In 1986, Congress passed the Goldwater-Nichols Act, which in effect reorganized the military. It made the chairman of the Joint Chiefs of Staff the primary military adviser to the president, the National Security Council and the defense secretary. It also created a number of combatant commands: the U.S. Central Command (CENTCOM) and the like, whose panjandrumlike commanders reported not to the Joint Chiefs, but to the National Command Authority, the president and the defense secretary. Because of the elevation of the chairman and the regional combatant commanders, the role of the Joint Chiefs as an independent voice on key security matters has been diminished.

As one who has been there, I believe this should never have happened. The JCS as a corporate body represents a vast array of talent and varied military experience that should be sought on all major military matters. This has clearly not happened with relation to Iraq.
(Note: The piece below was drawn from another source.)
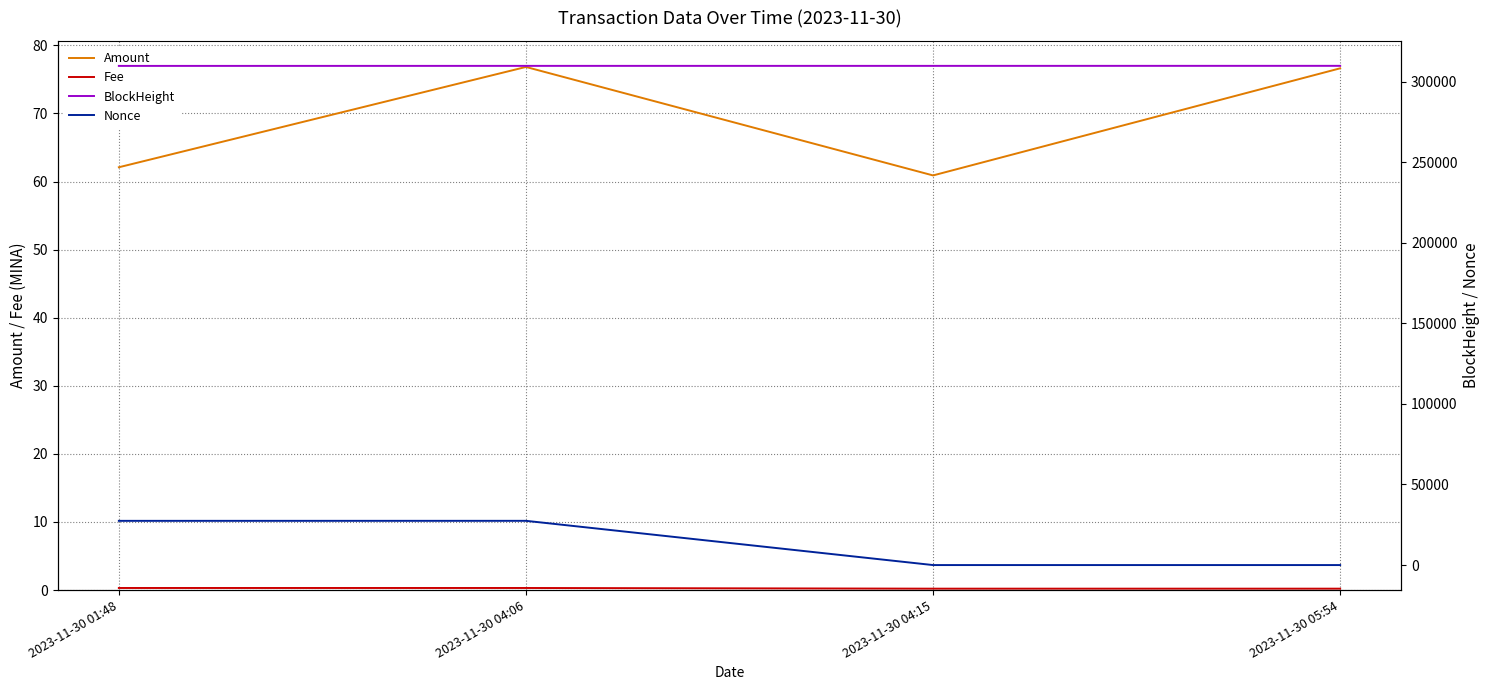

What is the approximate value of BlockHeight at 2023-11-30 01:48?

309679.0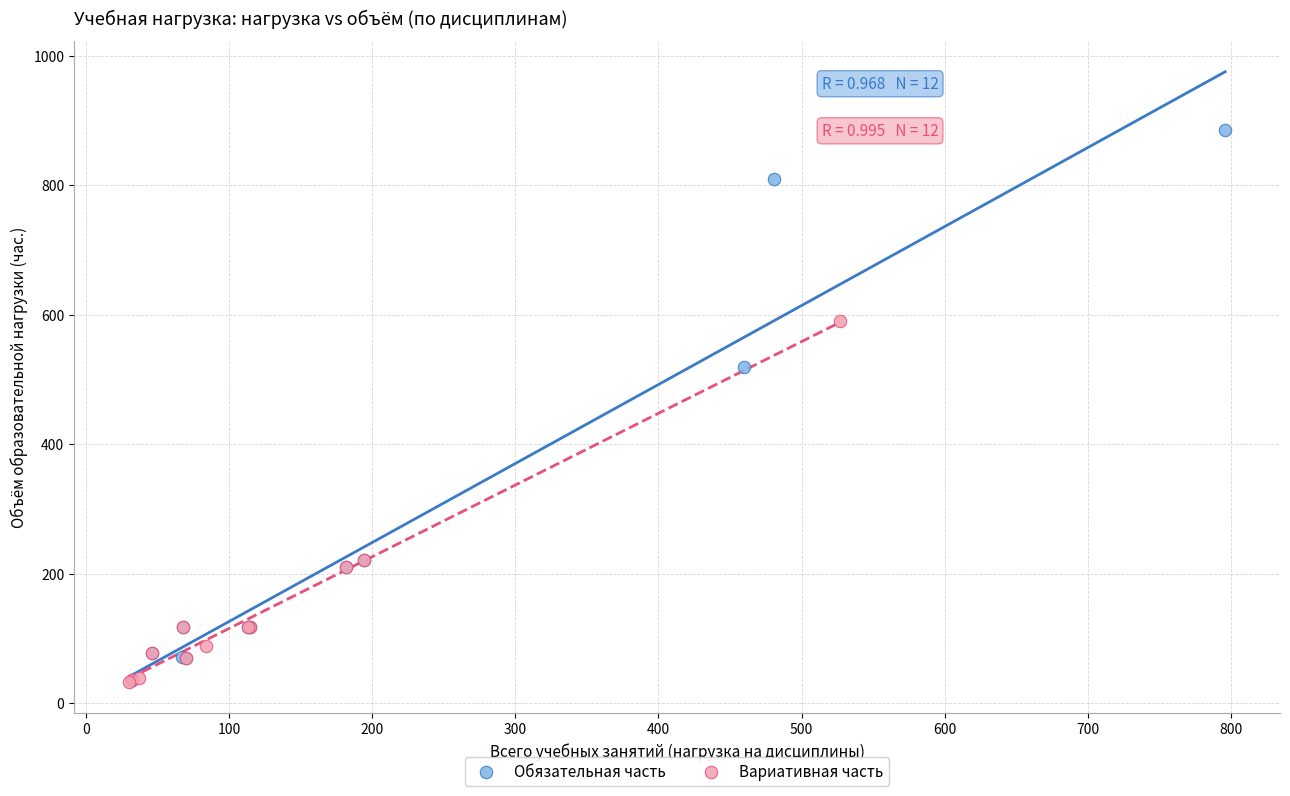

Which series reaches the maximum Y coordinate?

Обязательная часть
For example, did the Joint Chiefs voice any objections to the force size for the invasion of Iraq? We don’t know. Were they involved in any postwar planning after the fall of Baghdad, and if they were, what was their position? We don’t know that either. As the U.S. Central Command first discovered in Afghanistan in 2001, taking the enemy capital is not the same as winning the war. And yet the identical strategic failure was repeated in Iraq. Where were the Joint Chiefs? We simply do not know.

Some would argue that questions such as these should be left to the responsible unified area commanders — the generals and admirals who run CENTCOM and the other unified area commands. While in theory that premise may sound sensible, it is the fatal weakness of Goldwater-Nichols. Indeed, back in the 1980s, two often-cited examples of the need for a stem to stern Goldwater-Nichols reorganization were the flawed operations in Lebanon and Grenada. In both those cases, however, history has shown the operational mistakes resulted from conditions imposed by the unified commander, not the Joint Chiefs.

It has been reported that when Defense Secretary Donald Rumsfeld met with the Joint Chiefs in one of the prewar planning meetings, Gen. Eric Shinseki voiced his concerns on force size and the need to secure the borders as well as other tasks, such as maintaining order in the streets. We can hope the other chiefs voiced similar concerns, but it is unclear whether or not they did.

When the president met with the Joint Chiefs it was reported that Gen. Shinseki’s comments were focused more on the long lines of communications and sustainability issues rather than force size. Again it is unclear if concerns from any of the other chiefs about the war plan, force size or postwar planning were ever raised with the president. And yet, raising those concerns should be a responsibility of the Joint Chiefs of Staff. The JCS was never intended as a rubber stamp. It was intended as a body charged with finding the best way to win, and then pass that advice on to their commander in chief.

The unhappy conclusion one must draw from an examination of the Joint Chiefs and the war in Iraq is that their historic function as the principal body providing military advice is defunct. The Joint Chiefs as a corporate body have become irrelevant. The chairman’s role as it has now evolved seems more distant from the operating forces than ever. There is a real danger that the Joint Chiefs is careening toward the dreaded “general staff” syndrome, in which uniformity of view and ideological lock-step are more important than the no-holds-barred robust debate over tactical and strategic goals that lead to decisive victory.

It has been 20 years since Goldwater-Nichols was enacted. Now it’s time to make a significant course correction. It is time for the Congress to step in and create an independent, free-thinking, committee that will bring the Joint Chiefs back into the mainstream. The 21st century demands a military that is nimble, proactive and aggressive and they are entitled to a Joint Chiefs of Staff whose individual members will stand up and be counted.

James A. Lyons, a retired U.S. Navy admiral, is a former commander in chief of the U.S. Pacific Fleet, senior U.S. military representative to the United Nations, and deputy chief of naval operations, where he was principal adviser on all Joint Chiefs of Staff matters.